- [Problem statement]
The data below should be restated word for word, pictures omitted.

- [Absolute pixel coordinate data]
_____
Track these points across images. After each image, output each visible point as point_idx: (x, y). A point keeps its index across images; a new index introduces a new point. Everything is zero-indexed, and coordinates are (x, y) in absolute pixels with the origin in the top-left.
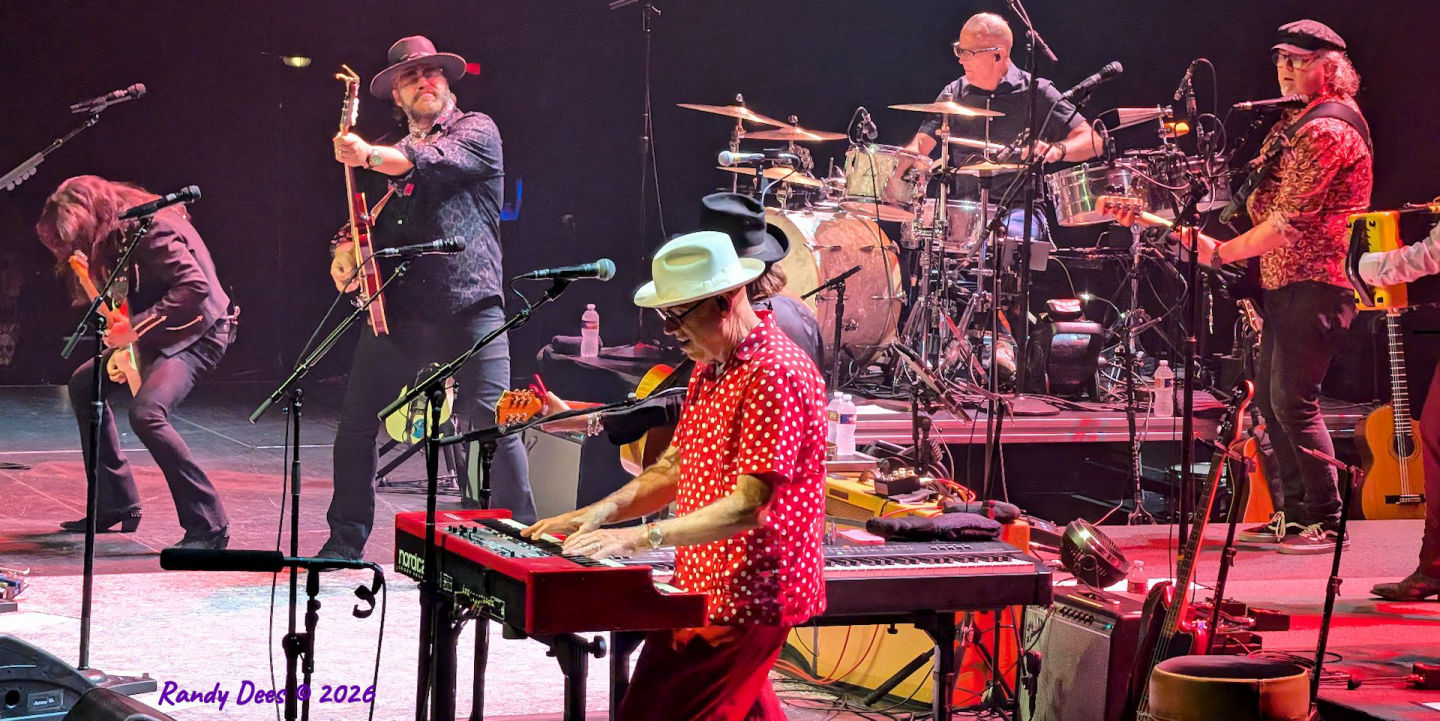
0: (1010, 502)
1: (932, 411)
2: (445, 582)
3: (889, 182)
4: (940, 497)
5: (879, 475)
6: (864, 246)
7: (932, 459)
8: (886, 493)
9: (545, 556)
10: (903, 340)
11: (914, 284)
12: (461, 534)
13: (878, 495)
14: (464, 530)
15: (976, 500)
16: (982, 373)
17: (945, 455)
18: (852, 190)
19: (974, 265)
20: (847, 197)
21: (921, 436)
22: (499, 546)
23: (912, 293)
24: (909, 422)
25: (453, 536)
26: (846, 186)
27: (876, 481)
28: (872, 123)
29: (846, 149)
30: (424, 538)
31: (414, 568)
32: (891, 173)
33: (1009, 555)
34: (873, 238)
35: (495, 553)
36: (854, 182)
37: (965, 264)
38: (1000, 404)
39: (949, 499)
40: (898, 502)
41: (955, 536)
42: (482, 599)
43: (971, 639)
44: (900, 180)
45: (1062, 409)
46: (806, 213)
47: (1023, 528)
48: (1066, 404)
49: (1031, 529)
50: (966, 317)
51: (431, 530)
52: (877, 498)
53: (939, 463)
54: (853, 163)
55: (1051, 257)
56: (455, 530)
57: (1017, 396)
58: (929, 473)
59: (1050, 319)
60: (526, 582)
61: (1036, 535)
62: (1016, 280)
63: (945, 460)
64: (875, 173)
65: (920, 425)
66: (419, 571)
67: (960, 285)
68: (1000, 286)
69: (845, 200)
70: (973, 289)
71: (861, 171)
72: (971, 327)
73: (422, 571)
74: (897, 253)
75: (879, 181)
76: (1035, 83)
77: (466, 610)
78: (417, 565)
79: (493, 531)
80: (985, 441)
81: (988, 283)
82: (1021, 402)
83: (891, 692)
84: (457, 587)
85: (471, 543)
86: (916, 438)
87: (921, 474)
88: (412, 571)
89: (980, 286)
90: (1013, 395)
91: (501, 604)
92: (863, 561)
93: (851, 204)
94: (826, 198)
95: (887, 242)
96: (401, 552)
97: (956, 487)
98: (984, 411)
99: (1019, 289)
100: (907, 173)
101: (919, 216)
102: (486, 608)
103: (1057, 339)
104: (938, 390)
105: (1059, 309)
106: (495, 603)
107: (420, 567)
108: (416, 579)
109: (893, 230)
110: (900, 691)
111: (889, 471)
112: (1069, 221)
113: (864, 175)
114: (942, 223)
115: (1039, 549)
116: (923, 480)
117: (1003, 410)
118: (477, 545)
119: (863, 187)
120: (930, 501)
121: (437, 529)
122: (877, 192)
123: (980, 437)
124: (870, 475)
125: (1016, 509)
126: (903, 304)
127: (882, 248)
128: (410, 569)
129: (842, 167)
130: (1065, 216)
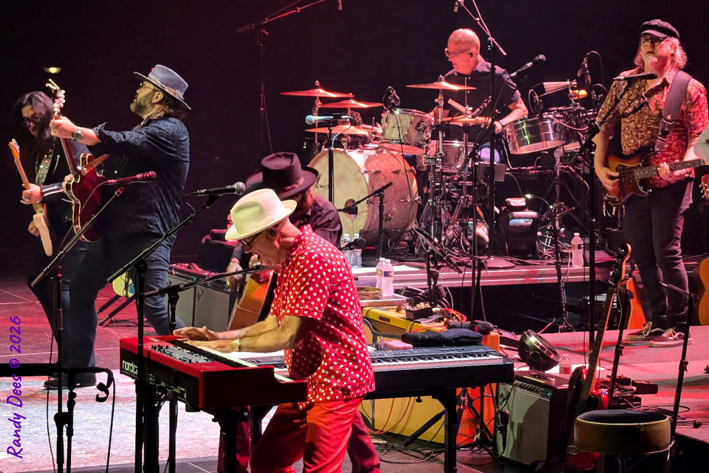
0: (487, 321)
1: (439, 268)
2: (151, 379)
3: (408, 131)
4: (445, 319)
5: (408, 308)
6: (395, 170)
7: (440, 297)
8: (413, 318)
9: (210, 361)
10: (420, 226)
11: (425, 192)
12: (159, 350)
13: (408, 319)
14: (161, 348)
15: (467, 321)
16: (468, 244)
17: (448, 294)
18: (386, 137)
19: (461, 179)
20: (383, 141)
21: (433, 283)
22: (181, 357)
23: (424, 197)
24: (424, 275)
25: (154, 351)
26: (382, 134)
27: (407, 311)
28: (397, 96)
29: (382, 112)
30: (137, 352)
31: (131, 371)
32: (409, 126)
33: (487, 352)
34: (400, 165)
35: (180, 361)
36: (387, 132)
37: (456, 179)
38: (479, 262)
39: (451, 321)
40: (420, 323)
41: (454, 342)
42: (173, 389)
43: (466, 404)
44: (414, 129)
45: (516, 264)
46: (359, 151)
47: (495, 337)
48: (519, 261)
49: (500, 337)
50: (457, 210)
51: (141, 348)
52: (408, 321)
53: (444, 299)
54: (386, 120)
55: (507, 173)
56: (155, 348)
57: (489, 257)
58: (438, 305)
59: (508, 211)
60: (199, 377)
61: (504, 340)
62: (486, 188)
63: (448, 297)
64: (400, 125)
65: (432, 276)
66: (135, 373)
67: (453, 191)
68: (477, 191)
69: (382, 143)
70: (461, 194)
71: (391, 125)
72: (460, 216)
73: (136, 373)
74: (414, 174)
75: (402, 130)
76: (493, 69)
77: (164, 395)
78: (133, 369)
79: (178, 348)
80: (471, 285)
81: (470, 190)
82: (493, 261)
83: (419, 438)
84: (158, 382)
85: (165, 355)
86: (429, 284)
87: (434, 306)
88: (131, 373)
89: (464, 191)
90: (487, 257)
91: (184, 391)
92: (401, 359)
93: (386, 145)
94: (371, 142)
95: (408, 167)
96: (124, 362)
97: (455, 313)
98: (470, 267)
99: (488, 193)
100: (419, 125)
101: (427, 151)
102: (175, 394)
103: (512, 222)
104: (441, 254)
105: (513, 204)
106: (181, 391)
107: (135, 371)
108: (133, 378)
109: (412, 160)
110: (425, 436)
111: (414, 305)
112: (517, 151)
113: (394, 127)
114: (440, 154)
115: (506, 349)
116: (434, 310)
117: (481, 266)
118: (169, 356)
119: (393, 135)
120: (439, 322)
121: (145, 347)
122: (401, 137)
123: (468, 283)
124: (403, 307)
125: (491, 325)
126: (419, 204)
127: (406, 171)
128: (129, 372)
129: (380, 123)
130: (514, 148)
_____
- [Reply to the exercise]
Track these points across images. After each image, output each visible point as point_idx: (x, y). A point keeps its index across images; a new index introduces a new point. Everything is zero-indexed, and coordinates are (x, y) in absolute pixels with the origin in the top-left.
0: (1010, 502)
1: (932, 411)
2: (445, 582)
3: (889, 182)
4: (940, 497)
5: (879, 475)
6: (864, 246)
7: (932, 459)
8: (886, 493)
9: (545, 556)
10: (903, 340)
11: (914, 284)
12: (461, 534)
13: (878, 495)
14: (464, 530)
15: (976, 500)
16: (982, 373)
17: (945, 455)
18: (852, 190)
19: (974, 265)
20: (847, 197)
21: (921, 436)
22: (499, 546)
23: (912, 293)
24: (909, 422)
25: (453, 536)
26: (846, 186)
27: (876, 481)
28: (872, 123)
29: (846, 149)
30: (424, 538)
31: (414, 568)
32: (891, 173)
33: (1009, 555)
34: (873, 238)
35: (495, 553)
36: (854, 182)
37: (965, 264)
38: (1000, 404)
39: (949, 499)
40: (898, 502)
41: (955, 536)
42: (482, 599)
43: (971, 639)
44: (900, 180)
45: (1062, 409)
46: (806, 213)
47: (1023, 528)
48: (1066, 404)
49: (1031, 529)
50: (966, 317)
51: (431, 530)
52: (877, 498)
53: (939, 463)
54: (853, 163)
55: (1051, 257)
56: (455, 530)
57: (1017, 396)
58: (929, 473)
59: (1050, 319)
60: (526, 582)
61: (1036, 535)
62: (1016, 280)
63: (945, 460)
64: (875, 173)
65: (920, 425)
66: (419, 571)
67: (960, 285)
68: (1000, 286)
69: (845, 200)
70: (973, 289)
71: (861, 171)
72: (971, 327)
73: (422, 571)
74: (897, 253)
75: (879, 181)
76: (1035, 83)
77: (466, 610)
78: (417, 565)
79: (493, 531)
80: (985, 441)
81: (988, 283)
82: (1021, 402)
83: (891, 692)
84: (457, 587)
85: (471, 543)
86: (916, 438)
87: (921, 474)
88: (412, 571)
89: (980, 286)
90: (1013, 395)
91: (501, 604)
92: (863, 561)
93: (851, 204)
94: (826, 198)
95: (887, 242)
96: (401, 552)
97: (956, 487)
98: (984, 411)
99: (1019, 289)
100: (907, 173)
101: (919, 216)
102: (486, 608)
103: (1057, 339)
104: (938, 390)
105: (1059, 309)
106: (495, 603)
107: (420, 567)
108: (416, 579)
109: (893, 230)
110: (900, 691)
111: (889, 471)
112: (1069, 221)
113: (864, 175)
114: (942, 223)
115: (1039, 549)
116: (923, 480)
117: (1003, 410)
118: (477, 545)
119: (863, 187)
120: (930, 501)
121: (437, 529)
122: (877, 192)
123: (980, 437)
124: (870, 475)
125: (1016, 509)
126: (903, 304)
127: (882, 248)
128: (410, 569)
129: (842, 167)
130: (1065, 216)
0: (487, 321)
1: (439, 268)
2: (151, 379)
3: (408, 131)
4: (445, 319)
5: (408, 308)
6: (395, 170)
7: (440, 297)
8: (413, 318)
9: (210, 361)
10: (420, 226)
11: (425, 192)
12: (159, 350)
13: (408, 319)
14: (161, 348)
15: (467, 321)
16: (468, 244)
17: (448, 294)
18: (386, 137)
19: (461, 179)
20: (383, 141)
21: (433, 283)
22: (181, 357)
23: (424, 197)
24: (424, 275)
25: (154, 351)
26: (382, 134)
27: (407, 311)
28: (397, 96)
29: (382, 112)
30: (137, 352)
31: (131, 371)
32: (409, 126)
33: (487, 352)
34: (400, 165)
35: (180, 361)
36: (387, 132)
37: (456, 179)
38: (479, 262)
39: (451, 321)
40: (420, 323)
41: (454, 342)
42: (173, 389)
43: (466, 404)
44: (414, 129)
45: (516, 264)
46: (359, 151)
47: (495, 337)
48: (519, 261)
49: (500, 337)
50: (457, 210)
51: (141, 348)
52: (408, 321)
53: (444, 299)
54: (386, 120)
55: (507, 173)
56: (155, 348)
57: (489, 257)
58: (438, 305)
59: (508, 211)
60: (199, 377)
61: (504, 340)
62: (486, 188)
63: (448, 297)
64: (400, 125)
65: (432, 276)
66: (135, 373)
67: (453, 191)
68: (477, 191)
69: (382, 143)
70: (461, 194)
71: (391, 125)
72: (460, 216)
73: (136, 373)
74: (414, 174)
75: (402, 130)
76: (493, 69)
77: (164, 395)
78: (133, 369)
79: (178, 348)
80: (471, 285)
81: (470, 190)
82: (493, 261)
83: (419, 438)
84: (158, 382)
85: (165, 355)
86: (429, 284)
87: (434, 306)
88: (131, 373)
89: (464, 191)
90: (487, 257)
91: (184, 391)
92: (401, 359)
93: (386, 145)
94: (371, 142)
95: (408, 167)
96: (124, 362)
97: (455, 313)
98: (470, 267)
99: (488, 193)
100: (419, 125)
101: (427, 151)
102: (175, 394)
103: (512, 222)
104: (441, 254)
105: (513, 204)
106: (181, 391)
107: (135, 371)
108: (133, 378)
109: (412, 160)
110: (425, 436)
111: (414, 305)
112: (517, 151)
113: (394, 127)
114: (440, 154)
115: (506, 349)
116: (434, 310)
117: (481, 266)
118: (169, 356)
119: (393, 135)
120: (439, 322)
121: (145, 347)
122: (401, 137)
123: (468, 283)
124: (403, 307)
125: (491, 325)
126: (419, 204)
127: (406, 171)
128: (129, 372)
129: (380, 123)
130: (514, 148)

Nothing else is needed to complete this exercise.